Problem requirements —
Your task is to copy each line of the listing that contains the word "normal".

Extracted data —
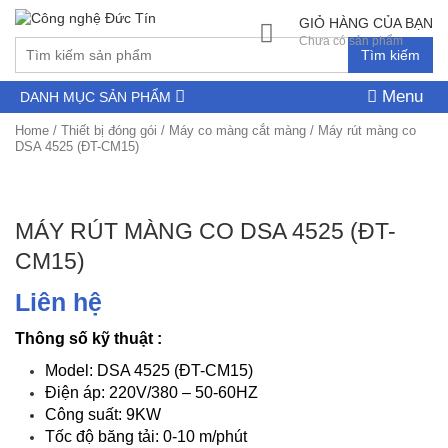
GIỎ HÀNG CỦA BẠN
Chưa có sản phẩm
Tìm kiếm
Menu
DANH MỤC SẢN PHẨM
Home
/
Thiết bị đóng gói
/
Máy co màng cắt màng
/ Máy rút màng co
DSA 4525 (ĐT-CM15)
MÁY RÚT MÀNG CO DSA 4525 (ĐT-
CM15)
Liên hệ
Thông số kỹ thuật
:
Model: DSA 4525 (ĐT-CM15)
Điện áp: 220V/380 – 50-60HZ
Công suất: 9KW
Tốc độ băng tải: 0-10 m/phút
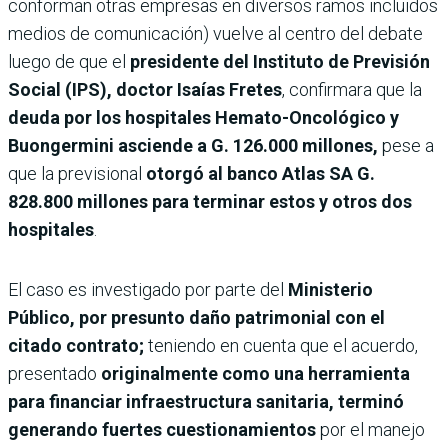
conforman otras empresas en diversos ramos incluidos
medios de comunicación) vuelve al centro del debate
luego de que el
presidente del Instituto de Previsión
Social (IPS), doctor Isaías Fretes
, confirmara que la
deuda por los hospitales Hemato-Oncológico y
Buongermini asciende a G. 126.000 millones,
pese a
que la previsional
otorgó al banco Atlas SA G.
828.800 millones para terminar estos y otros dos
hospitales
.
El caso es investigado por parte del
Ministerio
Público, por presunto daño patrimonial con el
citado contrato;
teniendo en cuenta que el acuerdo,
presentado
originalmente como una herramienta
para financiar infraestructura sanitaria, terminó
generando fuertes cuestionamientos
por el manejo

* * *

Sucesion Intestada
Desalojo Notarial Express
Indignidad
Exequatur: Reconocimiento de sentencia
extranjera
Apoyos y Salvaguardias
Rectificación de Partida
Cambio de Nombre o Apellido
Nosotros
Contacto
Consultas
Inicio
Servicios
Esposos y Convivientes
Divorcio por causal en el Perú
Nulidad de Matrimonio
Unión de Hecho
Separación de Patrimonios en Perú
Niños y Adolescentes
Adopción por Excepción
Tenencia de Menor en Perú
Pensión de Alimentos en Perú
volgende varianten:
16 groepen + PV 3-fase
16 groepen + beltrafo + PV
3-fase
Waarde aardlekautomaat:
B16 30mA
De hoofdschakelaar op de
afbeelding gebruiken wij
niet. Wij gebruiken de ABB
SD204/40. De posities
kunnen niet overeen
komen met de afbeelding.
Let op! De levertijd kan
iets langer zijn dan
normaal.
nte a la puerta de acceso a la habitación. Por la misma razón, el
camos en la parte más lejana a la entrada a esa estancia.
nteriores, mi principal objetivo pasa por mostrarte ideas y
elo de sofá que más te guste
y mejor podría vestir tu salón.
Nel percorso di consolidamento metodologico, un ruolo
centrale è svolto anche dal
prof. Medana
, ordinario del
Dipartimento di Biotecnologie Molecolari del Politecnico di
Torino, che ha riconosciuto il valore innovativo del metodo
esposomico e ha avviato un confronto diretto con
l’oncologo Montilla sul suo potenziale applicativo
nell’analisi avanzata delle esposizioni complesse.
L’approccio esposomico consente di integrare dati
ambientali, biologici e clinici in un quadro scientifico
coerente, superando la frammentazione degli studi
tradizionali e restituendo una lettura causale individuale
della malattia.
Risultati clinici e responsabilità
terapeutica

...

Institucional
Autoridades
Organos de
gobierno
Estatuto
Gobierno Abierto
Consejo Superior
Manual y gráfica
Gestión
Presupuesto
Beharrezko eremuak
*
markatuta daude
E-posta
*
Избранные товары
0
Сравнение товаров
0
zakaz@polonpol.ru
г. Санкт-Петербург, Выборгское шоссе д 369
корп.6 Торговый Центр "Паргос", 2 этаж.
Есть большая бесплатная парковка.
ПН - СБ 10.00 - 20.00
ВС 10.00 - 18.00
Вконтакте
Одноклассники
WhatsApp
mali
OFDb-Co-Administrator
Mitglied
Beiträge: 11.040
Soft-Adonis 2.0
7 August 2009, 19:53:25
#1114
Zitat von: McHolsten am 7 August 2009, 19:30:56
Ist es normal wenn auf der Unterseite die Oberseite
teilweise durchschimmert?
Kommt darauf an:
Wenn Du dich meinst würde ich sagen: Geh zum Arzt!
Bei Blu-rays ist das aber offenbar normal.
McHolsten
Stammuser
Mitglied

Written answer —
Ist es normal wenn auf der Unterseite die Oberseite
Bei Blu-rays ist das aber offenbar normal.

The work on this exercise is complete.